» **DIRECTIONS FOR THIS TASK**: Among the entries below, how many lines hold "single"? Only the number is wanted.

(Saved data entries)
◇ ◇ ◇ ◇

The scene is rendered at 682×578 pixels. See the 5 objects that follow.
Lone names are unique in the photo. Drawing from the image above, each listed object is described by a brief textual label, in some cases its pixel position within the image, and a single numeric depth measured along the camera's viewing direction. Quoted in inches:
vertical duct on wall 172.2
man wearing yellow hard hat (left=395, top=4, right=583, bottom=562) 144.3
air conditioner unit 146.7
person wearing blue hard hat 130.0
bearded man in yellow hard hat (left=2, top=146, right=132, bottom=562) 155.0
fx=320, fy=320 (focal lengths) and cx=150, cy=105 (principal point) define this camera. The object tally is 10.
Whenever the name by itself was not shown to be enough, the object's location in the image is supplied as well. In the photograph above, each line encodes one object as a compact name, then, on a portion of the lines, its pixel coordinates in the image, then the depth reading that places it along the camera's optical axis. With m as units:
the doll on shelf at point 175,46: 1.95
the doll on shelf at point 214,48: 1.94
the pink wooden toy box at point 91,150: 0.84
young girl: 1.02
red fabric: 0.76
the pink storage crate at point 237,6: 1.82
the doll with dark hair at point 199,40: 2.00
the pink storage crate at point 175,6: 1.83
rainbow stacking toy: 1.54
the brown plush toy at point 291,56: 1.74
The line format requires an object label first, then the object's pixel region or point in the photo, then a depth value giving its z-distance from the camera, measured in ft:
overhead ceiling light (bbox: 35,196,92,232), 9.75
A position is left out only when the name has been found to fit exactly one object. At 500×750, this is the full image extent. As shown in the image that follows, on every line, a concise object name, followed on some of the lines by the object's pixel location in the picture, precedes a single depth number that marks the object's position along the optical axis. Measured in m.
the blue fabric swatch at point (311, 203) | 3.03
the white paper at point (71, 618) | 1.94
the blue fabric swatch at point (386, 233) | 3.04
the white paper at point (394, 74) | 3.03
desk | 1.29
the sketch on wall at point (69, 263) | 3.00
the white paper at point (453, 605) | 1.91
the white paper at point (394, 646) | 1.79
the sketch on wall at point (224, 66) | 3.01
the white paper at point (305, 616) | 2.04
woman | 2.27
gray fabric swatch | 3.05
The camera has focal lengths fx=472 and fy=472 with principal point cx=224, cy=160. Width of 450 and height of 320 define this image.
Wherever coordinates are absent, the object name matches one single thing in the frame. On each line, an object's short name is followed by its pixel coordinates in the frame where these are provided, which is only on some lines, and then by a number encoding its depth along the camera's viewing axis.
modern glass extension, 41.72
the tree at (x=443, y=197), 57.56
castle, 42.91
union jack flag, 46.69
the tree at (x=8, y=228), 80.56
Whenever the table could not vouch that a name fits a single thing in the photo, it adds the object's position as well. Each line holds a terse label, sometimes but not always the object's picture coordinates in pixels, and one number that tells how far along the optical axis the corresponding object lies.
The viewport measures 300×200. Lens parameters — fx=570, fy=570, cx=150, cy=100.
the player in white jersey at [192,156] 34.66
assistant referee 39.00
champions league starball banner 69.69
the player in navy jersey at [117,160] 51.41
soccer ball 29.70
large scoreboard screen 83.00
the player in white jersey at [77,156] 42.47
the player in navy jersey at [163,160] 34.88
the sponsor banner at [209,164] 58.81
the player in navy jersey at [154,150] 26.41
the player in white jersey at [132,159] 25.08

◇ ◇ ◇ ◇

» **TASK RESPONSE**: 4